Amid these economic challenges, politicians, activists and students have called on the federal government to cancel student debt. Individuals who oppose student debt cancellations say the move would be too costly, with the Los Angeles Times Editorial Board arguing that forgiving up to $50,000 per borrower could cost the U.S. Department of Treasury an approximate $1 trillion.
Huelsman thinks canceling student debt is feasible because Pell Grants, not loans, were supposed to be the main way that students finance their college education.
Recently, the value of Pell Grants, state grants for lower-income individuals, have decreased, allowing loans to become the main form of education finance.

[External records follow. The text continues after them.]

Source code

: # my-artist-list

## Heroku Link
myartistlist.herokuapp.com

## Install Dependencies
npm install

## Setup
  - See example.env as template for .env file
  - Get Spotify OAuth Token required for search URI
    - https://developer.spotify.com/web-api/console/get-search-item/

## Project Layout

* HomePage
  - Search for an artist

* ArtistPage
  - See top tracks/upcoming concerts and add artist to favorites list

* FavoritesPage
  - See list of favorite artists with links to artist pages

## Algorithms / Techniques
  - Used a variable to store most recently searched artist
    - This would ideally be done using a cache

Funding for Pell Grants decreased from $1.4 billion to $1.1 billion in 2021 because of reduced congressional funding, according to the Center on Budget and Policy Priorities.
Huelsman also points to the federal government’s student loan moratorium as an indication that pausing loan payments does not upend the U.S.economy.
“We’re able to pay our bills as a country, there’s nothing that we need, we do not need to force people into debt to finance anything in this country,” Huelsman said.
For Binh Nguyen, a 2017 strategic communication alumna, the federal moratorium allowed her to catch up on her payments while her loans are not accumulating interest.
“It was a relief, knowing that now moving forward the amount that I am paying is contributing to the actual cost of my loans and not just the interest aspect of it,” Nguyen said.
Despite resources and potential solutions, the anxiety of impending debt weighs on Saunders’ mind.
“Money is the first thing I think about when I go to bed and the first thing I think about when I go to sleep and it has affected every, I mean even when it comes to registering for classes every semester, my anxiety, my fears and my rationale, how I rationalize things just goes out the window because here I am making all my decisions based off of money,” Saunders said.